In the OS, use something like atop to see how your disks are preforming, my guess is that they are very busy :slight_smile:

My guess is that you need more data nodes. You may be over allocating shards as well. WIth replication on 2 nodes, you have a copy of everything everywhere. As long as the shards are under 20-50G, you don't need more than 1.

If the $'s are there, I'd start with adding 2 more data nodes. Follow a philosophy of "just in time", add resources as you need them. Doing is a much better sizing method that forecasting :slight_smile:

Yes we have considered using rollups. There are two things that are currently, somewhat stoppers for our usecase.

The first thing that bothers me is that currently rollups searches, do not support the index-name-* syntax and our current applications uses this. Also I did not fully understand, how the rollup_indices will play together with the ILM. So let's assume that we have one rollup_index, that aggregates the data and we also define a ILM rollover policy to rollover my index, when it grows for example till 30GB of size to keep it from growing indefinitely.

If I need statistics over the how dataset(lets say we have already rolledover a few indices), how would I do it?

Thanks I went over the article.

Sorry I got you confused with my nodes description, we have 5 data nodes, 3 of which can become master. So basically 4 data and 1 master/data nodes.

I assume good sharding in this case would be 5 primaries?

By the way thanks for the quick replays :smiley:

Not sure, if this is normal for the GC?

Also I am interested in how much of an impact oversharding has on the overall cluster performance. Can you point me to a good read on the topic?

This is the current cluster that we are using

*Sorry for the multiple replies.

The heap and GC stats look OK.

Your node stats show max CPU of 100%, short periods of 100% CPU may be OK, but if it's frequent, not OK.

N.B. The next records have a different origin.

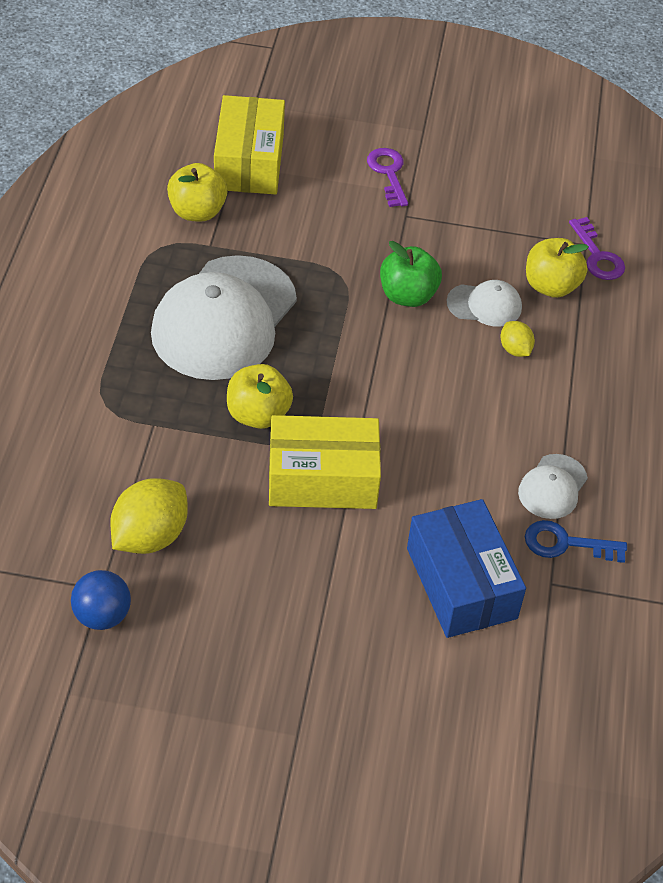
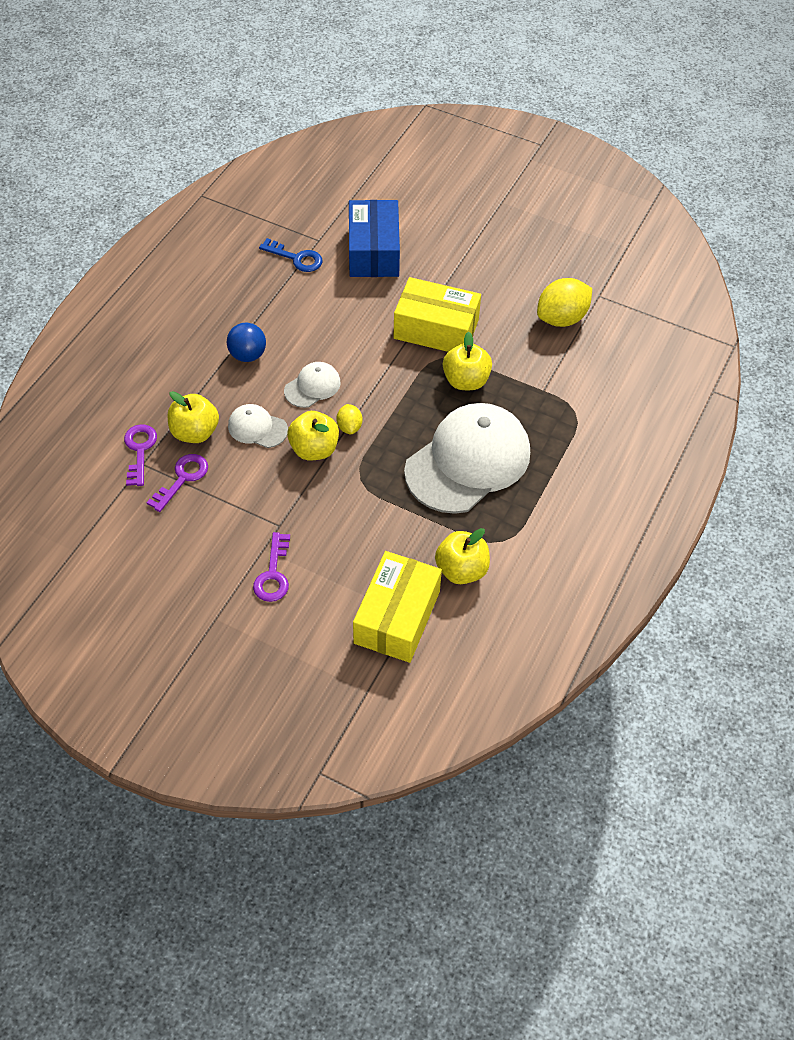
camera: 160 degrees left, 5 degrees up
(102, 616) = (600, 281): blue ball -> blue ball (248, 355)
(407, 296) = (314, 449): green apple -> yellow apple
(515, 349) = (254, 388): yellow lemon -> yellow lemon (349, 427)
(533, 238) = (182, 478): none -> purple key
(552, 487) = (284, 291): white cap -> white cap (312, 386)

On both data nodes do "iostat 5 5" during a busy time. What is the highest value for %IOWAIT?

My opinion on swap usage: If you have some swap space used, but little to no swap in/out activity, you are OK. You can check that with "vmstat 5 10" and look for values in the si and so column.

1 Like

@rugenl thanks for the help.

I run the istats a couple of times during the past days and this is the highest values for iowait I got.

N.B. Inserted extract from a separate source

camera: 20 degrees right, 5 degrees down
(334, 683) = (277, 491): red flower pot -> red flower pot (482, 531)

Did the same with memory stats, swap was not longer used.

The activity seems to be writing to /dev/sda, is that where your elastic data lives?

Yes, this the device where elastic stores the data.

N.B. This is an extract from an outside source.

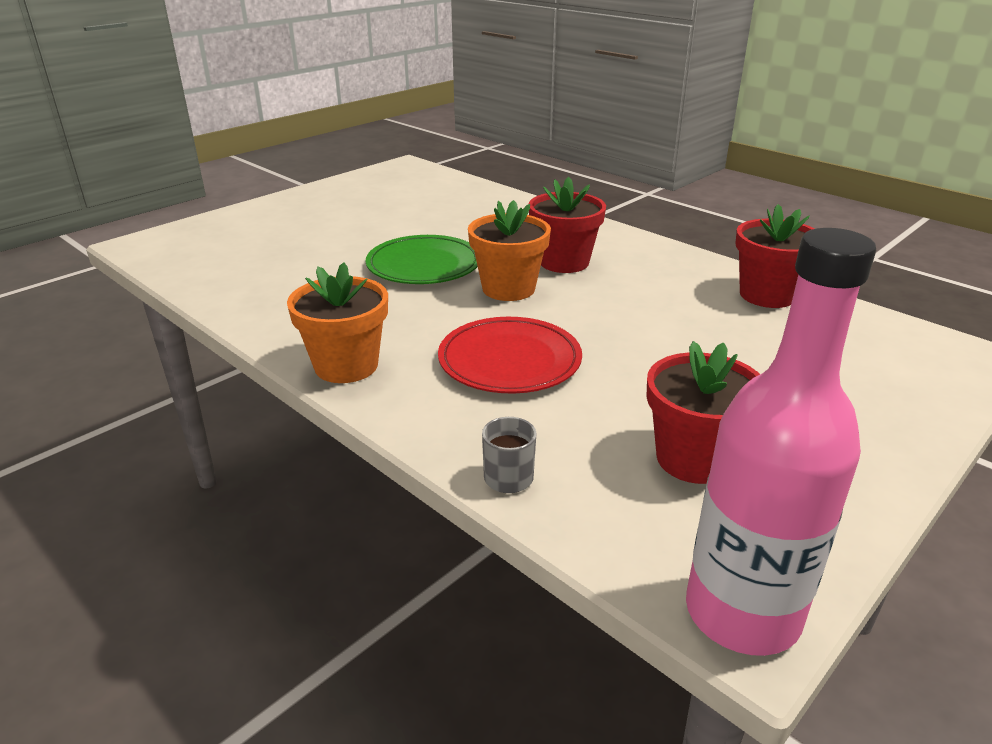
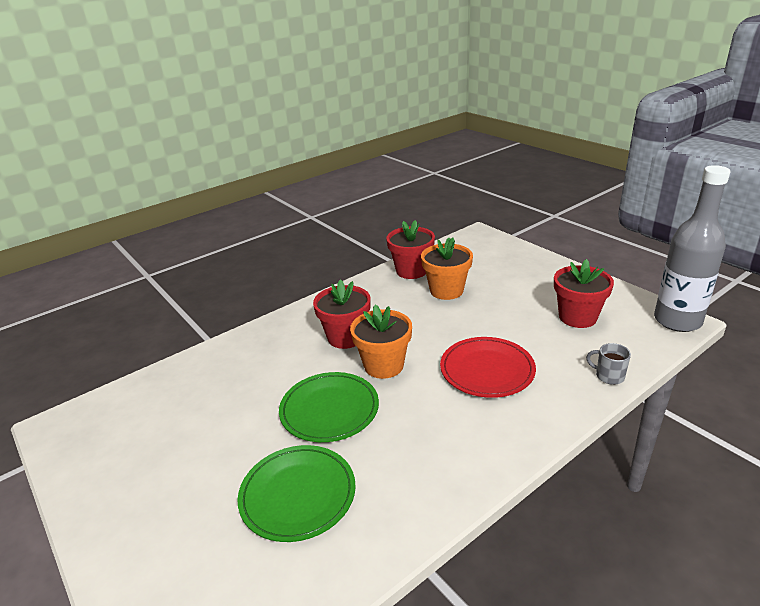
camera: 80 degrees left, 0 degrees up
(304, 262) = (298, 495): none -> green plate
(346, 366) = (497, 450): orange flower pot -> orange flower pot (446, 290)
(742, 613) = (677, 321): pink bottle -> grey bottle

The steal and iowait numbers suggest to me that ES just doesn't have the CPU/IO resources to do its job.

3 Likes

After some comparison of all that statistics on all our datanodes I found out the one of them is experiencing a lot more steal time(around 30% in comparison to the other nodes around 6%).

What could be the reasons one node to be working more then the others, besides bad sharding?

Also I will contact our cloud provider, the issue could be overworked physical machine.

If one of them has a much higher steal time than the others, it's not working more--- it's working less. As the doc I linked to suggests, you could try moving it to a different physical host with less noisy neighbors.

If CPU is much higher on one node than the others, in my experience it's usually due to heavy segment merging brought on by frequent updates to one or more documents that happen to fall on shards on that node. A quick look at hot threads will tell you.

If you have most of your indices set to 1 replica and only 2 nodes, your nodes are probably doing nearly identical work.

Just so I understand your layout, (3 master, 2 data nodes) post the output of "GET /_cat/nodes?v"

192.168.146.106 70 96 13 1.53 1.59 1.62 dilm - node-2
192.168.160.192 54 97 11 1.91 2.11 2.23 dil - data-node-1
192.168.202.137 53 94 16 1.59 1.89 2.09 dilm * node-3
192.168.213.112 44 97 18 1.71 1.89 2.00 dilm - node-1
ip heap.percent ram.percent cpu load_1m load_5m load_15m node.role master name

We scaled down by removing one of the nodes dues to it's performance issue.

All your nodes are data nodes, you don't have dedicated master nodes or dedicated data nodes. That is the "d" in "dilm" and "dil".

This topic was automatically closed 28 days after the last reply. New replies are no longer allowed.